Pub Date: Oct. 6th, 1986
ISBN: 0374520658
Publisher: Farrar, Straus and Giroux

The third installment of McPhee's ongoing series, Annals of the Former World. As in the two preceding volumes, Basin and Range (1981) and In Suspect Terrain (1983), McPhee here combines biography and geology to draw a human and scientific portrait of the North American continent along the 40th parallel. It is an ambitious undertaking and McPhee handles his diverse material with aplomb, balancing such esoterica as the Miocene fill, deroofed Precambrian granite and Laramide Orageny with sensitive vignettes of life on the frontier. He assumes his readers will be as fascinated by and as familiar with geological matters as he is himself and leaves many of the scientific terms unexplained. This can present something of a problem for the general reader.

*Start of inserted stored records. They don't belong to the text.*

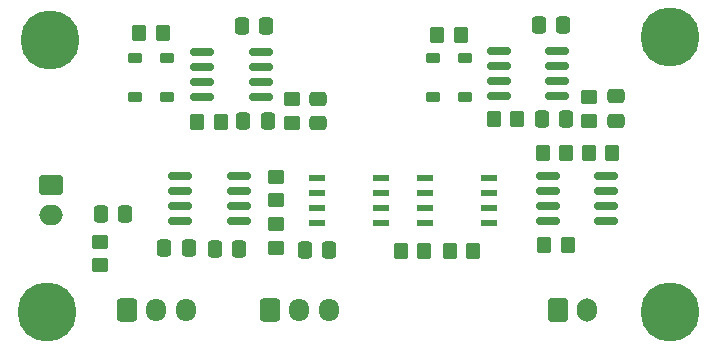
<source format=gbs>
%TF.GenerationSoftware,KiCad,Pcbnew,8.0.0*%
%TF.CreationDate,2024-03-25T10:57:50+01:00*%
%TF.ProjectId,MicAmp,4d696341-6d70-42e6-9b69-6361645f7063,v2*%
%TF.SameCoordinates,Original*%
%TF.FileFunction,Soldermask,Bot*%
%TF.FilePolarity,Negative*%
%FSLAX46Y46*%
G04 Gerber Fmt 4.6, Leading zero omitted, Abs format (unit mm)*
G04 Created by KiCad (PCBNEW 8.0.0) date 2024-03-25 10:57:50*
%MOMM*%
%LPD*%
G01*
G04 APERTURE LIST*
G04 Aperture macros list*
%AMRoundRect*
0 Rectangle with rounded corners*
0 $1 Rounding radius*
0 $2 $3 $4 $5 $6 $7 $8 $9 X,Y pos of 4 corners*
0 Add a 4 corners polygon primitive as box body*
4,1,4,$2,$3,$4,$5,$6,$7,$8,$9,$2,$3,0*
0 Add four circle primitives for the rounded corners*
1,1,$1+$1,$2,$3*
1,1,$1+$1,$4,$5*
1,1,$1+$1,$6,$7*
1,1,$1+$1,$8,$9*
0 Add four rect primitives between the rounded corners*
20,1,$1+$1,$2,$3,$4,$5,0*
20,1,$1+$1,$4,$5,$6,$7,0*
20,1,$1+$1,$6,$7,$8,$9,0*
20,1,$1+$1,$8,$9,$2,$3,0*%
G04 Aperture macros list end*
%ADD10RoundRect,0.250000X-0.750000X0.600000X-0.750000X-0.600000X0.750000X-0.600000X0.750000X0.600000X0*%
%ADD11O,2.000000X1.700000*%
%ADD12RoundRect,0.250000X-0.600000X-0.750000X0.600000X-0.750000X0.600000X0.750000X-0.600000X0.750000X0*%
%ADD13O,1.700000X2.000000*%
%ADD14C,2.900000*%
%ADD15C,5.000000*%
%ADD16RoundRect,0.250000X-0.600000X-0.725000X0.600000X-0.725000X0.600000X0.725000X-0.600000X0.725000X0*%
%ADD17O,1.700000X1.950000*%
%ADD18RoundRect,0.150000X-0.825000X-0.150000X0.825000X-0.150000X0.825000X0.150000X-0.825000X0.150000X0*%
%ADD19RoundRect,0.225000X-0.375000X0.225000X-0.375000X-0.225000X0.375000X-0.225000X0.375000X0.225000X0*%
%ADD20RoundRect,0.250000X-0.350000X-0.450000X0.350000X-0.450000X0.350000X0.450000X-0.350000X0.450000X0*%
%ADD21RoundRect,0.250000X0.450000X-0.350000X0.450000X0.350000X-0.450000X0.350000X-0.450000X-0.350000X0*%
%ADD22RoundRect,0.250000X-0.450000X0.350000X-0.450000X-0.350000X0.450000X-0.350000X0.450000X0.350000X0*%
%ADD23RoundRect,0.225000X0.375000X-0.225000X0.375000X0.225000X-0.375000X0.225000X-0.375000X-0.225000X0*%
%ADD24RoundRect,0.250000X0.350000X0.450000X-0.350000X0.450000X-0.350000X-0.450000X0.350000X-0.450000X0*%
%ADD25RoundRect,0.250000X-0.337500X-0.475000X0.337500X-0.475000X0.337500X0.475000X-0.337500X0.475000X0*%
%ADD26RoundRect,0.250000X-0.475000X0.337500X-0.475000X-0.337500X0.475000X-0.337500X0.475000X0.337500X0*%
%ADD27RoundRect,0.250000X0.337500X0.475000X-0.337500X0.475000X-0.337500X-0.475000X0.337500X-0.475000X0*%
%ADD28R,1.460500X0.533400*%
G04 APERTURE END LIST*
D10*
%TO.C,Mic_In*%
X99231900Y-118060200D03*
D11*
X99231900Y-120560200D03*
%TD*%
D12*
%TO.C,Out_Audio*%
X142126500Y-128646400D03*
D13*
X144626500Y-128646400D03*
%TD*%
D14*
%TO.C,H1*%
X99135500Y-105805600D03*
D15*
X99135500Y-105805600D03*
%TD*%
D14*
%TO.C,H3*%
X98864800Y-128804100D03*
D15*
X98864800Y-128804100D03*
%TD*%
D16*
%TO.C,Supp_MicAmp1*%
X105636700Y-128646400D03*
D17*
X108136700Y-128646400D03*
X110636700Y-128646400D03*
%TD*%
D16*
%TO.C,Volume_Audio*%
X117766800Y-128646400D03*
D17*
X120266800Y-128646400D03*
X122766800Y-128646400D03*
%TD*%
D14*
%TO.C,H4*%
X151623700Y-128804100D03*
D15*
X151623700Y-128804100D03*
%TD*%
D14*
%TO.C,H2*%
X151623700Y-105540300D03*
D15*
X151623700Y-105540300D03*
%TD*%
D18*
%TO.C,U7*%
X141282700Y-121129400D03*
X141282700Y-119859400D03*
X141282700Y-118589400D03*
X141282700Y-117319400D03*
X146232700Y-117319400D03*
X146232700Y-118589400D03*
X146232700Y-119859400D03*
X146232700Y-121129400D03*
%TD*%
D19*
%TO.C,D1*%
X109030600Y-107314500D03*
X109030600Y-110614500D03*
%TD*%
D20*
%TO.C,R5*%
X131943100Y-105325100D03*
X133943100Y-105325100D03*
%TD*%
D21*
%TO.C,R8*%
X118272600Y-123333300D03*
X118272600Y-121333300D03*
%TD*%
D22*
%TO.C,R9*%
X118303900Y-117328000D03*
X118303900Y-119328000D03*
%TD*%
D23*
%TO.C,D4*%
X131592400Y-110603700D03*
X131592400Y-107303700D03*
%TD*%
D18*
%TO.C,U1*%
X110165000Y-121074100D03*
X110165000Y-119804100D03*
X110165000Y-118534100D03*
X110165000Y-117264100D03*
X115115000Y-117264100D03*
X115115000Y-118534100D03*
X115115000Y-119804100D03*
X115115000Y-121074100D03*
%TD*%
D20*
%TO.C,R18*%
X133008900Y-123606300D03*
X135008900Y-123606300D03*
%TD*%
D24*
%TO.C,R14*%
X142863000Y-115323300D03*
X140863000Y-115323300D03*
%TD*%
D25*
%TO.C,C7*%
X113116500Y-123480400D03*
X115191500Y-123480400D03*
%TD*%
D24*
%TO.C,R17*%
X130845900Y-123606300D03*
X128845900Y-123606300D03*
%TD*%
%TO.C,R15*%
X142971600Y-123146600D03*
X140971600Y-123146600D03*
%TD*%
D22*
%TO.C,R2*%
X119665000Y-110781500D03*
X119665000Y-112781500D03*
%TD*%
D20*
%TO.C,R4*%
X106697700Y-105166000D03*
X108697700Y-105166000D03*
%TD*%
D26*
%TO.C,C1*%
X121841900Y-110738100D03*
X121841900Y-112813100D03*
%TD*%
D18*
%TO.C,U3*%
X137132500Y-110496100D03*
X137132500Y-109226100D03*
X137132500Y-107956100D03*
X137132500Y-106686100D03*
X142082500Y-106686100D03*
X142082500Y-107956100D03*
X142082500Y-109226100D03*
X142082500Y-110496100D03*
%TD*%
D23*
%TO.C,D2*%
X106381900Y-110629500D03*
X106381900Y-107329500D03*
%TD*%
D27*
%TO.C,C6*%
X110895100Y-123416300D03*
X108820100Y-123416300D03*
%TD*%
D28*
%TO.C,U4*%
X127184150Y-117475000D03*
X127184150Y-118745000D03*
X127184150Y-120015000D03*
X127184150Y-121285000D03*
X121735850Y-121285000D03*
X121735850Y-120015000D03*
X121735850Y-118745000D03*
X121735850Y-117475000D03*
%TD*%
D24*
%TO.C,R6*%
X113614000Y-112697000D03*
X111614000Y-112697000D03*
%TD*%
D27*
%TO.C,C5*%
X142864500Y-112484800D03*
X140789500Y-112484800D03*
%TD*%
D25*
%TO.C,C8*%
X120719800Y-123544500D03*
X122794800Y-123544500D03*
%TD*%
D27*
%TO.C,C9*%
X117450000Y-104618400D03*
X115375000Y-104618400D03*
%TD*%
D19*
%TO.C,D3*%
X134253500Y-107316700D03*
X134253500Y-110616700D03*
%TD*%
D24*
%TO.C,R16*%
X146746600Y-115336400D03*
X144746600Y-115336400D03*
%TD*%
D22*
%TO.C,R3*%
X144810500Y-110616900D03*
X144810500Y-112616900D03*
%TD*%
D24*
%TO.C,R7*%
X138712000Y-112438000D03*
X136712000Y-112438000D03*
%TD*%
D27*
%TO.C,C10*%
X142590100Y-104454300D03*
X140515100Y-104454300D03*
%TD*%
D21*
%TO.C,R1*%
X103397000Y-124848100D03*
X103397000Y-122848100D03*
%TD*%
D25*
%TO.C,C3*%
X103452200Y-120482600D03*
X105527200Y-120482600D03*
%TD*%
D28*
%TO.C,U6*%
X136332750Y-117432200D03*
X136332750Y-118702200D03*
X136332750Y-119972200D03*
X136332750Y-121242200D03*
X130884450Y-121242200D03*
X130884450Y-119972200D03*
X130884450Y-118702200D03*
X130884450Y-117432200D03*
%TD*%
D26*
%TO.C,C2*%
X147055400Y-110536300D03*
X147055400Y-112611300D03*
%TD*%
D27*
%TO.C,C4*%
X117610600Y-112659000D03*
X115535600Y-112659000D03*
%TD*%
D18*
%TO.C,U2*%
X112063200Y-110566800D03*
X112063200Y-109296800D03*
X112063200Y-108026800D03*
X112063200Y-106756800D03*
X117013200Y-106756800D03*
X117013200Y-108026800D03*
X117013200Y-109296800D03*
X117013200Y-110566800D03*
%TD*%
M02*

</source>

The central figure here is David Love of the United States Geological Survey; at 73, supervisor of the USGS environmental branch in Laramie, Wyoming. Born and raised on an isolated ranch, Love represents for McPhee a link to the earlier settlers of this rugged and still largely untamed area as well as the grand old man of Rocky Mountain geology. McPhee's admiration for this crusty but gentle Westerner shines throughout the narrative and adds a poignancy to the tales of their expeditions searching for the origins of the peaks and plains that surround them. A rather specialized topic, but one which is presented with style and, in the portrait of Love and his family, with affection and grace as well.